A blog about finding Julia Child in Paris would not be complete without a recipe. Since crepes are the street food in Paris it seems like this is the recipe I should share from Julia’s “Mastering the Art of French Cooking”. And bonus you get a recipe for a fresh way we use crepes at our house.
As Julia would say, “Bon Appetit!”
- ¾ cup milk
- ¾ cup cold water
- 3 egg yokes
- 1 Tb granulated sugar
- 3 Tb orange liqueur, rum or brandy
- 1½ cups sifted all-purpose flour
- 5 Tb melted butter
- An Electric blender
- A rubber scraper
- Place the ingredients in the blender jar in the order in which they are listed.
- Cover and blend at top speed for 1 minute.
- If bits of flour adhere to the sides of the jar, dislodge with a rubber scarper and blend 3 seconds more.

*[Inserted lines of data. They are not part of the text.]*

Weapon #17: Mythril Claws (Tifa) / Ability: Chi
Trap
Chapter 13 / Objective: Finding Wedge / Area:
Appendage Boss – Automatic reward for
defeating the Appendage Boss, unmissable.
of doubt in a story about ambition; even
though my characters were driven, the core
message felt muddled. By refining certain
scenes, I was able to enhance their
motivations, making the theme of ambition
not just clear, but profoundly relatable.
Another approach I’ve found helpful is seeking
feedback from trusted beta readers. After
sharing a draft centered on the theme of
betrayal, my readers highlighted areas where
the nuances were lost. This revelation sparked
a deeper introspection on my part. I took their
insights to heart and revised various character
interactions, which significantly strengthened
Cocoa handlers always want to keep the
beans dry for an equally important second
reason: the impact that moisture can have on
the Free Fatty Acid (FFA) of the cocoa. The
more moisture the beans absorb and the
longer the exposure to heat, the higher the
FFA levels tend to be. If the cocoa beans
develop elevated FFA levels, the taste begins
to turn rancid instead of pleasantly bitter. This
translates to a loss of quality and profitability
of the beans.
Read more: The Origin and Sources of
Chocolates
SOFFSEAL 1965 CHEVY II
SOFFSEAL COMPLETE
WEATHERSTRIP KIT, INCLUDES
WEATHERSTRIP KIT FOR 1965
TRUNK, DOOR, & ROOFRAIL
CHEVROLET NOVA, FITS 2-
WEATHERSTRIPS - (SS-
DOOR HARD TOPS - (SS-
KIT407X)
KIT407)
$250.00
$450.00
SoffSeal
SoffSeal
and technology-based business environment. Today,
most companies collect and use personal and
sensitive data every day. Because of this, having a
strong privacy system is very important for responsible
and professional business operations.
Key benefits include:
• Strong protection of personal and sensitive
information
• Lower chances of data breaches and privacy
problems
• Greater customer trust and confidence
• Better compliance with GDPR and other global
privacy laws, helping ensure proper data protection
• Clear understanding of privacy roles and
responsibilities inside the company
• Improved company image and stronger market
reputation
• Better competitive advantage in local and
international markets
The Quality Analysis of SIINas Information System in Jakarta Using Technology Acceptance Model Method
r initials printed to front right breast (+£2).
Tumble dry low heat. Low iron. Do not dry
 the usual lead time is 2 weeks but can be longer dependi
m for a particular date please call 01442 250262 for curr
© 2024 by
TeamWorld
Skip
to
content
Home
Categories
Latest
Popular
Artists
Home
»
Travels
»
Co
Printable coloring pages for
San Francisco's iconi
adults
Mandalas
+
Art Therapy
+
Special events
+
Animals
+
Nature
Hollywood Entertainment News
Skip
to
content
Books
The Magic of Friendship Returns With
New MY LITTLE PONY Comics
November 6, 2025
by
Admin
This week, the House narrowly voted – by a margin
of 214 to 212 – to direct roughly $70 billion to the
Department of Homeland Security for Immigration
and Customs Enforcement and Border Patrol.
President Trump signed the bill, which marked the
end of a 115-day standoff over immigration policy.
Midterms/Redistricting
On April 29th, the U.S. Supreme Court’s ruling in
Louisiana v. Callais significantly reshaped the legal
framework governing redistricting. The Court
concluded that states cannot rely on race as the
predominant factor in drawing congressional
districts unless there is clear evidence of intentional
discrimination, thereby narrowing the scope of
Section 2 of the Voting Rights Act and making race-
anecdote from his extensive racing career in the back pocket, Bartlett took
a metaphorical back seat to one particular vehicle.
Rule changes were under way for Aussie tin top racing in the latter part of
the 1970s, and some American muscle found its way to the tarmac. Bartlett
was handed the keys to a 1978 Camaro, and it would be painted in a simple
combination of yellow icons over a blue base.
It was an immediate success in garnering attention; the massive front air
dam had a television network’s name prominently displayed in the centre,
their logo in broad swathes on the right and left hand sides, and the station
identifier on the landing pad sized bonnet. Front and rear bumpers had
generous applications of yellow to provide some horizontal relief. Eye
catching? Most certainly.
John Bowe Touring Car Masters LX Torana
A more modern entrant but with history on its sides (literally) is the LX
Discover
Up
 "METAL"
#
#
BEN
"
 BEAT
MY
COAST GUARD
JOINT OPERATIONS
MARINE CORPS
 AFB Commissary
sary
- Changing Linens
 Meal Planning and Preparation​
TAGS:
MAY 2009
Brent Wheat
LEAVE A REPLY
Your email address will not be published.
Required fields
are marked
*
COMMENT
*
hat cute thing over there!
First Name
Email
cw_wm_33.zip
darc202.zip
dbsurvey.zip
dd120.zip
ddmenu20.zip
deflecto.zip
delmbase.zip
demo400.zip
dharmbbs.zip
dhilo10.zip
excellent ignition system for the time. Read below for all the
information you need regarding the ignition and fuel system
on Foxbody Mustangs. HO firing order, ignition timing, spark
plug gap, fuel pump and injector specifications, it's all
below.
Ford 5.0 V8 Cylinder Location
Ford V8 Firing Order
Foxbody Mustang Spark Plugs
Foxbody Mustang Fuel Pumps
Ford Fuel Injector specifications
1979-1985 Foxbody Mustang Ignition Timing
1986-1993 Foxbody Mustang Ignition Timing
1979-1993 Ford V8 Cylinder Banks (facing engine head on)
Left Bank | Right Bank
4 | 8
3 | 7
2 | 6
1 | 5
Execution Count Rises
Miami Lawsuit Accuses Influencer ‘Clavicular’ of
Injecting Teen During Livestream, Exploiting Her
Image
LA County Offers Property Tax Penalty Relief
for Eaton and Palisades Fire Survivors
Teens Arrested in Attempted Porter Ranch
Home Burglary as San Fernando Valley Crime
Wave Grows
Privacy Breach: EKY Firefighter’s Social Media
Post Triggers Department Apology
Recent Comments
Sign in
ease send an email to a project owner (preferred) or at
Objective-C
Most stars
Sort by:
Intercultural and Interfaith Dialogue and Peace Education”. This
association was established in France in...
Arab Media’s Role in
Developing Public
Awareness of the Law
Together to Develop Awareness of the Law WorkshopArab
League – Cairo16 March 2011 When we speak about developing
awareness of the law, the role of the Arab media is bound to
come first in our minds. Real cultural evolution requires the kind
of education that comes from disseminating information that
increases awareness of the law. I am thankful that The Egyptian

- Cover and refrigerate for at least 2 hours or overnight.
- If you don't have an electric blender proceed as follows:
- Gradually work the egg yolks into the flour with a wooden spoon
- Beat in the liquids by droplets, then strain the batter through a fine sieve
Watch Julia Child make Crepes on the Smithsonian website for all of you visual learners! I also highly recommend reading her cookbook she was ahead of her times with wonderful step-by-step instructions for each recipe. Ebay is a wonderful place to search and find her vintage cookbooks — I often find treasures I’ve been looking for in many a used bookstore here.
Crepes are not as hard to make as you think, with a little practice you will be a pro– my husband impressed me when we were first dating with these fruit crepes! (Check out his recipe on my video at the bottom of this blog!) There are many crêpe recipes out there, Julia has 3 in her cookbook for different types of toppings. Not all recipes include alcohol, so I would say it’s optional and you could use some water and flavoring to make up the 3 Tablespoons used in Julia’s recipe which is what I did when I made them the other night. PS… Eric did say they “may be as good as his”…LOL
Check out my video below for “Date Night Crepes”
Here is the video of Eric’s Date Night Crepes which won me over. Yup, I decided he was a keeper! Eric used a tried and true one from Better Homes and Gardens and recreated the fruit topping and sauce from a restaurant he enjoyed. However, I think Julia would approve of his recipe also — sweet fruit with a sauce made with whipping cream rolled in a light crêpe. Yummy!